И далее по чудесному тексту Булгакова, не смущаясь своим незнанием апокрифов и биографии прокуратора Понтия Пилата.

Булгаков совершил назначенное: «дописать прежде, чем умереть». Дописать, «чтобы прочитали».

Прочитали мы с вами.

Черный, страшный камень неизвестного происхождения, но с собственным именем Голгофа, служил основанием для креста на могиле Гоголя. После того, как Гоголя перезахоронили с Даниловского на Новодевичий и на новой могиле установили помпезный и нелепый памятник «от Советского Правительства», Голгофа несколько лет пролежала, никем не востребованная, во дворе гранильной мастерской.

Ждала Булгакова.

И нерукотворным памятником легла на его могилу.

Мандельштам Осип Эмильевич

(1891–1938)

Он родился в «трудной и запутанной» еврейской семье, «хаосе иудейском».

Синагога и Пятикнижие были чужды Мандельштаму с детства: «Крепкий румяный русский год катился по календарю с крашенными яйцами, елками, стальными финскими коньками… А тут же путался призрак – новый год в сентябре и невеселые страшные праздники, терзающие слух дикими именами: Рош-Гашана и Иом-кипур».

Отбросив клочки черно-желтого ритуала, он хотел стать европейцем: «я лютеран люблю богослуженье»; написал блестящее эссе о Чаадаеве, которого чтил как единственного русского, до кончиков ногтей проникшегося духом Европы.

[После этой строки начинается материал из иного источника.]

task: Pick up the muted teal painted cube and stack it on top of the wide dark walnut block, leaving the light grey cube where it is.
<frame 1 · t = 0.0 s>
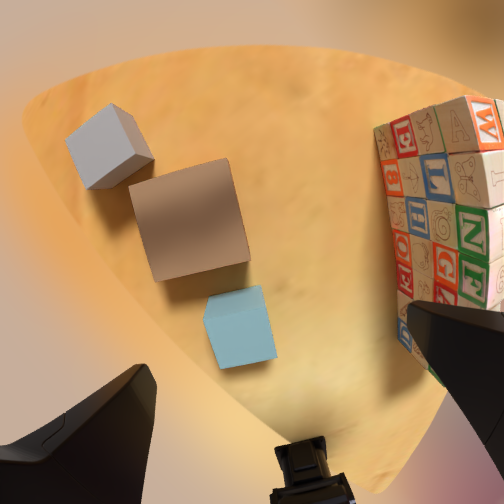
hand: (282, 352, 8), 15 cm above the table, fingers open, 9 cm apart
walnut block: (196, 216, 22), on the table
teal cube: (240, 313, 24), on the table
light grey cube: (121, 151, 20), on the table
stack of blocks: (416, 235, 23), on the table
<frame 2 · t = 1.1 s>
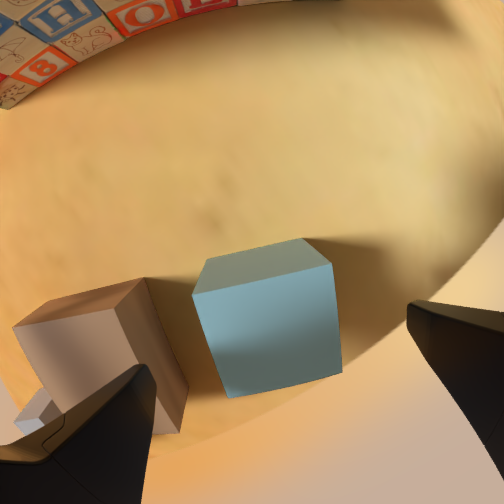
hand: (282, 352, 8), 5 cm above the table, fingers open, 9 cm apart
walnut block: (115, 344, 14), on the table
teal cube: (264, 292, 13), on the table
light grey cube: (71, 405, 15), on the table
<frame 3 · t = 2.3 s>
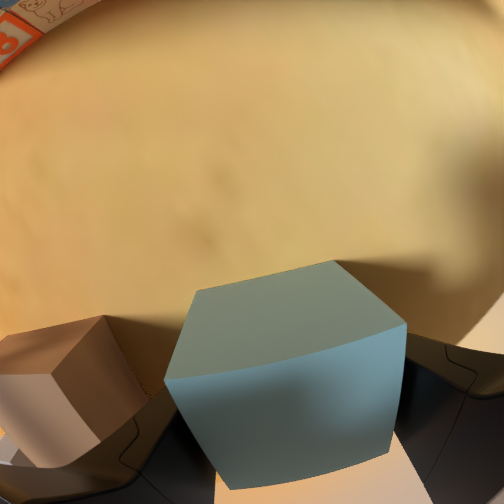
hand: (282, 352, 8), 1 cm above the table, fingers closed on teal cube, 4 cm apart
walnut block: (84, 389, 10), on the table
teal cube: (278, 336, 9), on the table, touching gripper
light grey cube: (50, 441, 11), on the table
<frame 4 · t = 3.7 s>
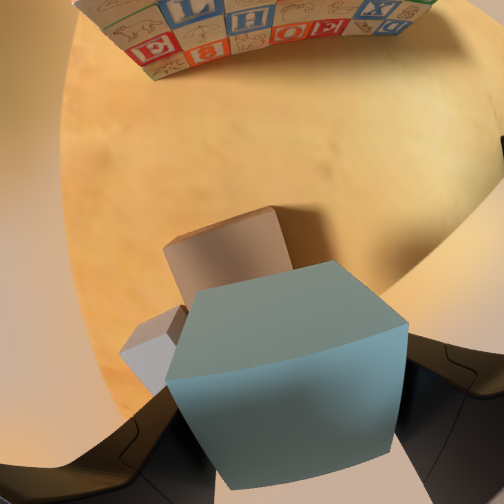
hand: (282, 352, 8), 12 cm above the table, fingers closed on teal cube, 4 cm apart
walnut block: (238, 265, 21), on the table
teal cube: (279, 336, 9), point 11 cm above the table, touching gripper
light grey cube: (173, 336, 22), on the table
stack of blocks: (274, 17, 16), on the table
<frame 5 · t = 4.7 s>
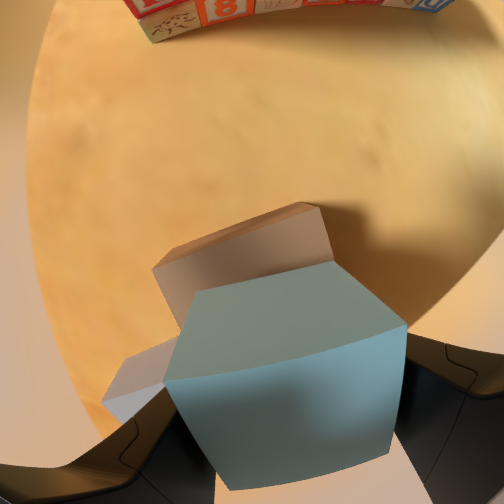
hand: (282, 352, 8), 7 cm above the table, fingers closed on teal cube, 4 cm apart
walnut block: (257, 284, 15), on the table
teal cube: (278, 336, 9), point 6 cm above the table, touching gripper
light grey cube: (171, 373, 16), on the table
when the fingers open (6 cm above the table, at t = 5.1 s): teal cube drops 2 cm, resting on walnut block.
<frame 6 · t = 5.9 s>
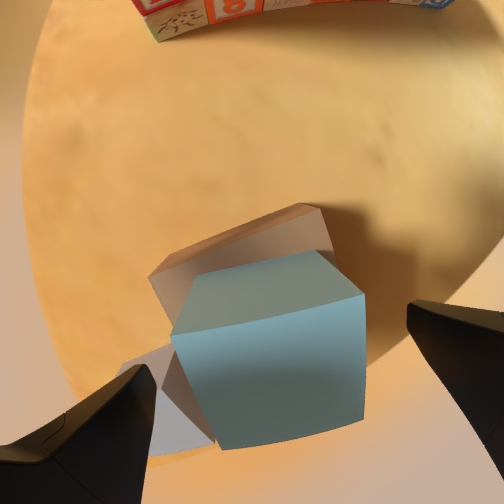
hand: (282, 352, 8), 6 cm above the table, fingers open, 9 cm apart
walnut block: (258, 288, 15), on the table, touching teal cube
teal cube: (267, 316, 11), point 4 cm above the table, touching walnut block
light grey cube: (170, 378, 16), on the table
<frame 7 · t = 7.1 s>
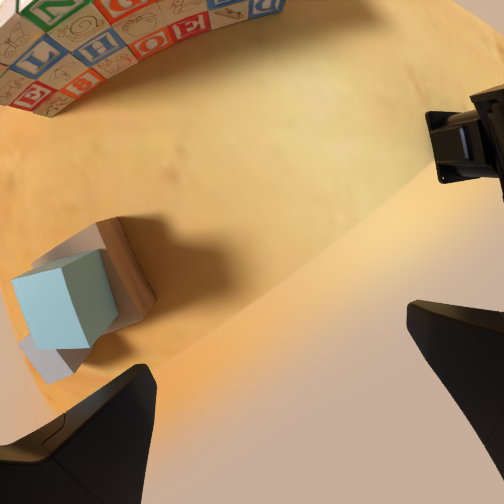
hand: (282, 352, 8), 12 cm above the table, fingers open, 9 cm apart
walnut block: (103, 274, 20), on the table, touching teal cube
teal cube: (82, 287, 16), point 4 cm above the table, touching walnut block
light grey cube: (67, 334, 21), on the table
stack of blocks: (148, 30, 16), on the table
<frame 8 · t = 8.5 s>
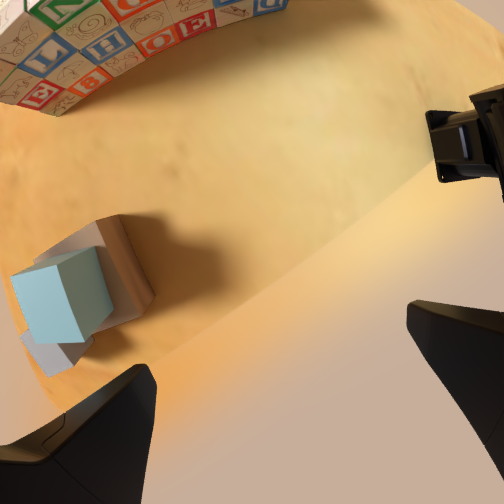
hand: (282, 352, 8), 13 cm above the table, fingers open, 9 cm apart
walnut block: (104, 270, 20), on the table
teal cube: (79, 283, 16), point 4 cm above the table
light grey cube: (68, 328, 21), on the table
stack of blocks: (153, 29, 16), on the table
at the end: teal cube 0.3 cm off-centre on the walnut block, point 4.0 cm above the walnut block's base; teal cube tilted 0°; the gripper is holding nothing — task done.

В 1933 году, в голодном Старом Крыму он напишет:

 
В Европе холодно. В Италии темно.
Власть отвратительна, как руки брадобрея.
 

Он уже чувствовал холодные липкие пальцы власти на своей шее, знал: «мне на плечи кидается век-волкодав», но поэт не мог не написать самоубийственное (слабое, прямолинейное):

 
Мы живем, под собою не чуя страны,
Наши речи за десять шагов не слышны,
А где хватит на полразговорца,
Там припомнят кремлевского горца.
Его толстые пальцы, как черви жирны…
 

Последнее особенно оскорбило Сталина.

Поэт написал, а человек, как только на горло легли стальные пальцы Лубянки, поименно назвал всех, кому читал запретное – никого не забыл.

Из мира иллюзий:

 
И только и свету —
что в звездной колючей неправде,
А жизнь промелькнет
театрального капора пеной…
……………………………………………………..
И меня только равный убьет, –
 

(если бы). Он навсегда ушел в безумие, в ГУЛАГ, в яму.

У Петрарки написано: дни счастья промчались, как быстрые лани, счастье превратилось в дым.

Мандельштам переводит:

 
Промчались дни мои, как бы оленей косящий бег.
Срок счастья был короче, чем взмах ресницы,
Из последней мочи я в горсть зажал лишь пепел
Наслаждений…
 

«Косящий бег» и «пепел наслаждений» делают Петрарку Мандельштамом.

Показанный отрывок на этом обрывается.